Assignment 1: Decide whether each statement agrees with the p-value lesson: (a) p-values measure the probability that the studied hypothesis is true; (b) the exercise may be done in R; (c) statistical significance measures the size of an effect. Answer yes or no for each, quoting the words from the p-value lesson that decide it.
Assignment 2: Restate the paragraph of the p-value lesson that opens with "If the distribution of a statistic is assumed" as a short list that keeps its main facts.
Assignment 3: Write out a passage of the p-value lesson word for word, starting at the words "## Can you answer" and ending after "is probably true)".

──────── Excerpted text ────────

# P-values and their issues

## Overview

Teaching: ~ 60 min
Exercises: ~ 60 min
Questions
• What is a p-value ?

• What should I be aware of when I see a ‘significant’ p-value ?

Objectives
• After this lesson, you should know what is a p-value and interpret it appropriately. You will know about the caveats of p-values.

## Introduction: are p-values entirely evil ?

As often, any headline with a question mark is answered with a “no”. But p-values have been seriously mis-used by scientists, especially in the life science and medical fields, such that they require specific attention, hence this lesson.

## Can you answer these questions? Even if yes, you may want to read the p-value section —>

• A p-value is telling me that my alternative hypothesis is likely (H1 is probably true)
• A p-value is telling me that my null hypothesis is unlikely (H0 is probably false)
• A p-value is telling me that my null hypothesis is less likely than my alternative hypothesis
• A small p-value tells me that my data are improbable under the null hypothesis
• The effect size is more important to know than the p-value in the sense that it has more biological interpretation
• A p-value is more important for science because one cannot publish without a p-value, but one can publish without reporting an effect size

If the distribution of a statistic is assumed (by assuming the distribution of the original data) it can be used to compute a p-value. For instance, if you assume that the distribution of the sum of the $$Y$$s is normal and has zero mean, and if we estimate the dispersion (the variance), we have a distribution under the hypothesis that the sum of the values has zero mean. We can then compare the observed statistic with its distribution under this (null) hypothesis.

“Informally, a p-value is the probability under a specified statistical model that a statistical summary of the data (e.g., the sample mean difference between two compared groups) would be equal to or more extreme than its observed value.” It requires that we know the distribution of the statistic (the “statistical summary”) under a certain hypothesis. ASA Statement on Statistical Significance and P-Values

Again, wikipedia is a great resource. You can also read the short blog from realClearScience to make sure you have the main idea right.

The key concepts and limitations are:

1. P-values can indicate how incompatible the data are with a specified statistical model.

2. P-values do not measure the probability that the studied hypothesis is true, or the probability that the data were produced by random chance alone.

3. Scientific conclusions and business or policy decisions should not be based only on whether a p-value passes a specific threshold.

4. Proper inference requires full reporting and transparency. P-values and related analyses should not be reported selectively.

5. A p-value, or statistical significance, does not measure the size of an effect or the importance of a result.

6. By itself, a p-value does not provide a good measure of evidence regarding a model or hypothesis.

Other resource:

This paper by Steven Goodman (unfortunately seems to be under pay wall, please email us if you don’t have access) tells you about the mis-conceptions of p-values.

### Exercise on p-values

For this exercise, you need to be able to generate some values from a normal distribution and perform a test on the mean of these values. You can use python, R, or octave/matlab for this. An example in python with the solutions to the exercise is given here.

──────── Record set ────────

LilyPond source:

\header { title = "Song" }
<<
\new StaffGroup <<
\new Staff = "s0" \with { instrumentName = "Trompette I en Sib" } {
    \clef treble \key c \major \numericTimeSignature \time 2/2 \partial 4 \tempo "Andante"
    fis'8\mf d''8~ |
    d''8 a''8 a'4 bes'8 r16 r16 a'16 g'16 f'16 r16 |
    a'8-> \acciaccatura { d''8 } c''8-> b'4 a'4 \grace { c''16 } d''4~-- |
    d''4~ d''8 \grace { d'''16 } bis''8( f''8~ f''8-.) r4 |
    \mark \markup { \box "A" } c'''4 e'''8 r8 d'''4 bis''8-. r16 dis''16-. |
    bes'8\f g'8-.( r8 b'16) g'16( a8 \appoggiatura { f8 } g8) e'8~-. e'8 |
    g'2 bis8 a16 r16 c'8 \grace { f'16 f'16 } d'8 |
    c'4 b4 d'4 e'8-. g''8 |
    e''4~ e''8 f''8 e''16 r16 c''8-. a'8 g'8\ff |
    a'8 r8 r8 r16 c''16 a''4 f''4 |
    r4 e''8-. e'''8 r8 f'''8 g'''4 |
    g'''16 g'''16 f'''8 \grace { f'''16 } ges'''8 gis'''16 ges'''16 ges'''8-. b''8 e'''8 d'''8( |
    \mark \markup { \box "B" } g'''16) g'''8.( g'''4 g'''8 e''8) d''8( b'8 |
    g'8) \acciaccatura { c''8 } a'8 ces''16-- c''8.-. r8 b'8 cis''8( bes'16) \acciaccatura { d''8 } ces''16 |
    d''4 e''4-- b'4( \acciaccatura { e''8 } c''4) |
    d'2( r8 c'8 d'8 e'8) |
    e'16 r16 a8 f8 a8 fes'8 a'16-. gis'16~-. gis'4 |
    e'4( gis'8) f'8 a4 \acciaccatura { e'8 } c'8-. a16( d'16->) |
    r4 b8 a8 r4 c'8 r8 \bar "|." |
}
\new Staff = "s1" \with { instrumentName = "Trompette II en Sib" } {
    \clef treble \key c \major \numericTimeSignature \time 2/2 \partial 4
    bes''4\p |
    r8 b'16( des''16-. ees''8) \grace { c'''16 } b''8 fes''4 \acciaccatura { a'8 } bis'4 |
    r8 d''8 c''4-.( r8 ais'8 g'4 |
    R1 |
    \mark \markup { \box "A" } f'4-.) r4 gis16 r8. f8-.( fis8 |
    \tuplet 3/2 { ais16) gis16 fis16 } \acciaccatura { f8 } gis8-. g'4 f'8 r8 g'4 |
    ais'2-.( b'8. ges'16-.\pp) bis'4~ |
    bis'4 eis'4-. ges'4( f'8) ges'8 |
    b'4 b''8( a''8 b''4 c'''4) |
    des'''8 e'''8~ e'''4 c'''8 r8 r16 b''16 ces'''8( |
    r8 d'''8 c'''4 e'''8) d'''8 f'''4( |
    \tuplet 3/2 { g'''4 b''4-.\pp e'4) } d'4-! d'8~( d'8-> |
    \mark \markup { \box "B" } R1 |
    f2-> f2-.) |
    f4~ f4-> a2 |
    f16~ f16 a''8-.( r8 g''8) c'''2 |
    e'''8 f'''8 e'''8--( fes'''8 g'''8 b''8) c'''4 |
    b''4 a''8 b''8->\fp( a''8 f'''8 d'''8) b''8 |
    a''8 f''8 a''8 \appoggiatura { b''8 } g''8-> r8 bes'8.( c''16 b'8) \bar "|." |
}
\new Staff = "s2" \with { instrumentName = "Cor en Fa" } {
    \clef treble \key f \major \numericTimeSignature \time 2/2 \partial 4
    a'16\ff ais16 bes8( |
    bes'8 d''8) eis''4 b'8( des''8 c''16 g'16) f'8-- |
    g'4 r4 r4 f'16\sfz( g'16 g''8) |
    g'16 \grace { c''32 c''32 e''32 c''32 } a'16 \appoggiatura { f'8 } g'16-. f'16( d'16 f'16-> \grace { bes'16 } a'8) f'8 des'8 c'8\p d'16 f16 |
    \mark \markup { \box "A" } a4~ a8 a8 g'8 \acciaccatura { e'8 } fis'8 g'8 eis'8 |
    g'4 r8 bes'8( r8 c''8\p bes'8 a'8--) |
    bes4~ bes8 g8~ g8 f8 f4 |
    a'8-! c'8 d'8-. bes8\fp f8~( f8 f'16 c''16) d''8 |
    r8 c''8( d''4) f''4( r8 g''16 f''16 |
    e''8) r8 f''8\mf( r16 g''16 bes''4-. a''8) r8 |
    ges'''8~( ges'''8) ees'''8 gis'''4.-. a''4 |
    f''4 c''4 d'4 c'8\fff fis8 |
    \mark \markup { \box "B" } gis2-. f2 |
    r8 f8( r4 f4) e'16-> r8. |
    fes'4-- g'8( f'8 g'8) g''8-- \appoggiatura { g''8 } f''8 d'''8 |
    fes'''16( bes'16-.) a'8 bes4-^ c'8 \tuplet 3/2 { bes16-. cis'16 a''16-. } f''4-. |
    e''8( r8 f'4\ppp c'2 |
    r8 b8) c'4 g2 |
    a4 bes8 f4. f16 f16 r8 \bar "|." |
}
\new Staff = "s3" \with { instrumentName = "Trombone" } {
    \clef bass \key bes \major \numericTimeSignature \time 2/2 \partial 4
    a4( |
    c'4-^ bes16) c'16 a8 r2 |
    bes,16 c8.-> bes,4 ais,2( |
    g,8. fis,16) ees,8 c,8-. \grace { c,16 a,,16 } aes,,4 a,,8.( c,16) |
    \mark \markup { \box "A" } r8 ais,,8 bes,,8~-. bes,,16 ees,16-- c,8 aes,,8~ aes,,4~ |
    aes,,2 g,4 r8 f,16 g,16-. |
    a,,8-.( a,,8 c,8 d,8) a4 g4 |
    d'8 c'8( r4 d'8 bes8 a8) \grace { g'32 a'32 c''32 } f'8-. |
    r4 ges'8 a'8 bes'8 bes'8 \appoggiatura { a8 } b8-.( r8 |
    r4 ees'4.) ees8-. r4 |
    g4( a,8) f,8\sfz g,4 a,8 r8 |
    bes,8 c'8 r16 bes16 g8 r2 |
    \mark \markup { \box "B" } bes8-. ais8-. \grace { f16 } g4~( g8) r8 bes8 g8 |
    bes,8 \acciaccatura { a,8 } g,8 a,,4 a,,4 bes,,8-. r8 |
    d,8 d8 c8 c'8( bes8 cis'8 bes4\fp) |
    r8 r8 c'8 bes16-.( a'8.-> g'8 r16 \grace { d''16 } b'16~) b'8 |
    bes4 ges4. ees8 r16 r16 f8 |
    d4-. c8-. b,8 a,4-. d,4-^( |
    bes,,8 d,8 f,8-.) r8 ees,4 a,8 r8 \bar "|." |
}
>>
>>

────────

Solution 1:
(a) No: "P-values do not measure the probability that the studied hypothesis is true, or the probability that the data were produced by random chance alone."
(b) Yes: "You can use python, R, or octave/matlab for this."
(c) No: "A p-value, or statistical significance, does not measure the size of an effect or the importance of a result."

Solution 2:
- Assuming the distribution of a statistic, through an assumption about the original data, makes it possible to compute a p-value.
- Example: assume the sum of the $$Y$$s is normal with zero mean, and estimate the variance.
- This gives the statistic's distribution under the hypothesis that the sum of the values has zero mean.
- The observed statistic is then compared with that distribution under this null hypothesis.

Solution 3:
## Can you answer these questions? Even if yes, you may want to read the p-value section —>

• A p-value is telling me that my alternative hypothesis is likely (H1 is probably true)